# What was that bang?



## janrich (Dec 4, 2008)

I was in Alvaiazere yesterday (Friday) and about 2.30 -3pm there was a huge explosion. Friends in Ansiao told me last night they heard it there too. Anyone know what is was?


----------



## silvers (Sep 22, 2008)

Omostra dropped his wallet.


----------



## blackirishgirl (Feb 20, 2009)

Silvers...you crack me up! 

I've searched the internet and can't find anything about an explosion in Alvaiazere -curious to know if it was planned blasting of some sort. That same kind of thing happened while we were in another area a few months ago and the locals told us it was planned.
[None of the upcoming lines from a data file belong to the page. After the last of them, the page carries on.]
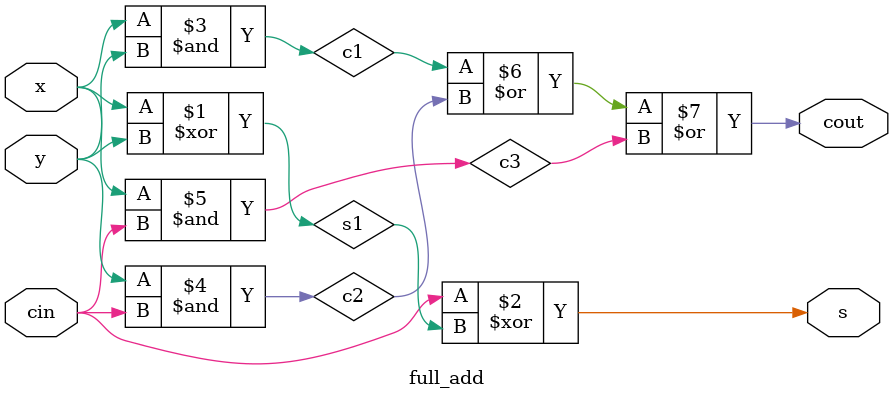
<source format=v>
module full_add(x,y,cin,s,cout);
	input x,y,cin;
	output s,cout;
	wire s1,c1,c2,c3;
	xor(s1,x,y);
	xor(s,cin,s1);
	and(c1,x,y);
	and(c2,y,cin);
	and(c3,x,cin);
	or(cout,c1,c2,c3);
endmodule

</source>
Seems that some kinds of construction or mining require some "big bang" help at times.


----------



## omostra06 (Sep 11, 2007)

silvers said:


> Omostra dropped his wallet.


lol....it wouldnt make that much noise, i have not been given my pocket moneyy yet...

Perhaps it was at the Quarry just out of Alvaiazere, Jan, maybe blasting some stone out.


----------



## Mr.Blueskies (Feb 24, 2009)

"He doesn't carry a wallet ! "Keeps it all in his piggy bank !


----------



## omostra06 (Sep 11, 2007)

Mr.Blueskies said:


> "He doesn't carry a wallet ! "Keeps it all in his piggy bank !



What do you mean ALL!! iam just a poor estate agent.......what i have would fit in a matchbox...


----------



## PETERFC (Apr 3, 2009)

*Reply*

Derek

Matchbox we have a new line in big matchboxs how many would you like

Peter


----------